As mulheres pilam, seleccionam,
põem nas bacias e vendem-na ao preço de 50 meticais. A seguir é submetida a um
processo de transformação que passa pela adição de sal, incluindo a cozedura
que dura entre duas e três horas.
De acordo com as vendedeiras
entrevistadas pela reportagem do MMO, os carregadores, recebem 20 meticais para
transportar cada saco da paragem do chapa até a casa da vendedeira.
De diferentes tons, branca, amarela
clara e escura a areia é colocada no chão, no quintal ou na rua, em sacos
abertos para secar durante um ou dois dias. Nos dias chuvosos é aquecida em
panelas.
Depois de seca, a areia é pilada
por jovens e crianças descalços, sem lavar as mãos.

* Tarefas:
(1) Reproduza do texto sobre a areia o trecho que começa nas palavras "De acordo com" e termina depois de "lavar as mãos.".
(2) Responda com base no texto sobre a areia:
(a) Quanto recebem os carregadores para transportar cada saco?
(b) Durante quanto tempo a areia fica a secar?
(c) O que se faz com a areia nos dias chuvosos?

* Material fornecido:

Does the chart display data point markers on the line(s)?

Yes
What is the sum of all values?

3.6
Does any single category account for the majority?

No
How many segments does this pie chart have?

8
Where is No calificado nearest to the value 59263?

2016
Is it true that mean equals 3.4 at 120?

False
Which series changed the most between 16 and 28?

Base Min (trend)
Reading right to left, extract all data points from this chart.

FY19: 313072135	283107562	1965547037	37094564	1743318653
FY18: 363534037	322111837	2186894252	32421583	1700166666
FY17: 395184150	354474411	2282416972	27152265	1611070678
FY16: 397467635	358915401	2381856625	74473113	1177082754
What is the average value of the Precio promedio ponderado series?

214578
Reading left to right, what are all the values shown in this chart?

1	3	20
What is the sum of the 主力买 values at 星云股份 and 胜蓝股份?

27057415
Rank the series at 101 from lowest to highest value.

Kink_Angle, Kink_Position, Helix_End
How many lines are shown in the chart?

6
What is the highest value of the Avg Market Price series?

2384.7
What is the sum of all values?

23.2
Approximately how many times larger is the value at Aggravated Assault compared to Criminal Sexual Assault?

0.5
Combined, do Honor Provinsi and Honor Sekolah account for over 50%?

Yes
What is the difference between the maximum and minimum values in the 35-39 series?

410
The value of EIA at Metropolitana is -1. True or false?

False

* Respostas:
(1)
De acordo com as vendedeiras
entrevistadas pela reportagem do MMO, os carregadores, recebem 20 meticais para
transportar cada saco da paragem do chapa até a casa da vendedeira.
De diferentes tons, branca, amarela
clara e escura a areia é colocada no chão, no quintal ou na rua, em sacos
abertos para secar durante um ou dois dias. Nos dias chuvosos é aquecida em
panelas.
Depois de seca, a areia é pilada
por jovens e crianças descalços, sem lavar as mãos.

(2)
(a) 20 meticais.
(b) Um ou dois dias.
(c) É aquecida em panelas.